Un éclat de rire, un discours, et l’histoire bascule. Le 26 juillet 1956, Nasser frappe fort : il nationalise le canal de Suez. La riposte franco-britannique vire au fiasco.
Nasser défie l’Occident et s’empare du canal de Suez
En ce 26 juillet 1956, Gamal Abdel Nasser, président égyptien, fait exploser les ondes radio du monde arabe. Devant une foule immense réunie à Alexandrie, il annonce la nationalisation de la Compagnie universelle du canal de Suez, jusque-là gérée par les intérêts franco-britanniques. Cette décision, présentée comme une revanche contre l’humiliation coloniale, vise à financer le barrage d’Assouan, après le refus américain et britannique de le soutenir.
Mais derrière ce coup d’éclat, c’est un défi direct lancé aux puissances européennes. Nasser veut reprendre le contrôle de l’économie égyptienne, s’affirmer comme le leader du monde arabe et dénoncer l’ingérence occidentale. Il sait que le canal est vital pour l’Europe, par lequel transite une grande partie de son pétrole. Le message est clair : « Le canal est désormais à nous ».
Une riposte militaire qui tourne à l’humiliation
Paris et Londres s’estiment trahis. Actionnaires majoritaires et gestionnaires historiques du canal, ils voient dans cet acte un affront inacceptable. D’autant que l’Égypte de Nasser soutient ouvertement le FLN algérien, ce qui exaspère la France. La riposte se prépare en coulisses, avec un allié de circonstance : Israël. Depuis 1955, Le Caire bloque l’accès du canal et du golfe d’Akaba aux navires israéliens, un acte perçu comme une menace existentielle.
Le 29 octobre 1956, Tsahal envahit le Sinaï et Gaza. Deux jours plus tard, les troupes britanniques et françaises bombardent l’Égypte. C’est l’opération Mousquetaire : 60 000 hommes, 300 avions de combat, six porte-avions sont mobilisés pour faire plier Nasser.
Mais la contre-attaque vire au cauchemar diplomatique. Les États-Unis de Dwight Eisenhower et l’URSS de Nikita Khrouchtchev s’opposent fermement à l’opération. L’ONU entre dans la danse. Le 6 novembre, les troupes sont forcées de se retirer. C’est une gifle historique pour deux puissances en déclin.

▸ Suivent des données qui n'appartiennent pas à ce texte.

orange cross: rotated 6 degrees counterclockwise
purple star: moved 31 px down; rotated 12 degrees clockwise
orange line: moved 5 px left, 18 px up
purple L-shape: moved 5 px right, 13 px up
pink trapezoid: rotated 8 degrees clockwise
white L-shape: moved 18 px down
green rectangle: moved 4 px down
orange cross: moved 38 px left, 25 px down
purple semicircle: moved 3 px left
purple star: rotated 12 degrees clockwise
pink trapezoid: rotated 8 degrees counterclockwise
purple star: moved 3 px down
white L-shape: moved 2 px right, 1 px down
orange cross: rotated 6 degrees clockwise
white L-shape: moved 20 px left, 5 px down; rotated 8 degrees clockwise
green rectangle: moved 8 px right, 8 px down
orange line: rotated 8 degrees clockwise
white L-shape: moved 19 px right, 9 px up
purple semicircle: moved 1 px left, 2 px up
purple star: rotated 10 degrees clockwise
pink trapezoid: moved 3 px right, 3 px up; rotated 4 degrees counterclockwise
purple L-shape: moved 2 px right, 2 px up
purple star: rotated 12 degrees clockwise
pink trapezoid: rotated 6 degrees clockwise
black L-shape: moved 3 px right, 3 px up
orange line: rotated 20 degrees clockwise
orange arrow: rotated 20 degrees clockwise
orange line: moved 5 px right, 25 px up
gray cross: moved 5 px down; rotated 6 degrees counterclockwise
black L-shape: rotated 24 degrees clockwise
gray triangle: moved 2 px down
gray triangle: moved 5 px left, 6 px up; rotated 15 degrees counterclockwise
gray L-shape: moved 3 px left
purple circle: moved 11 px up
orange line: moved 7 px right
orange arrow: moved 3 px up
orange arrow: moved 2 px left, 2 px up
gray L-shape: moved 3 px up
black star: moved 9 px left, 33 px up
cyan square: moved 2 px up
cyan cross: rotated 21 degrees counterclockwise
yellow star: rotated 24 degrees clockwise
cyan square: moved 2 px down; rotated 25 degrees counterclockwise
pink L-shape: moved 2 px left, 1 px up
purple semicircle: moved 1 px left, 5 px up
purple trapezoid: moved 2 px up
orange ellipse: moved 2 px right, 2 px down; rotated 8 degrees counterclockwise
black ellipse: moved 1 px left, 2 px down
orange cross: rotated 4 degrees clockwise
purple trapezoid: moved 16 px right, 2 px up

Le triomphe politique de Nasser, héros du Tiers-Monde
Là où Paris et Londres essuient un camouflet, Nasser récolte un triomphe. Certes, l’Égypte subit des pertes militaires, mais sur le plan politique, le président égyptien sort grandi. Il a tenu tête aux anciennes puissances coloniales, humilié leurs armées et affirmé la souveraineté de son peuple. Le monde arabe l’érige en symbole de résistance, et le Tiers-Monde salue l’émergence d’un leader indépendant.
La crise du canal de Suez révèle un monde qui bascule : l’influence de la France et du Royaume-Uni s’effondre, celle des États-Unis et de l’URSS s’imposent comme nouvelle norme. L’affaire accouche aussi d’une nouveauté diplomatique majeure : les Casques Bleus. Pour la première fois, une force d’interposition des Nations unies est déployée pour restaurer la paix, annonçant les prémices du multilatéralisme moderne.
Soixante-dix ans plus tard, la crise de Suez reste une leçon de géopolitique brutale : les symboles de puissance peuvent s’effondrer en un discours, et les rires de Nasser ont résonné bien au-delà des rives du Nil.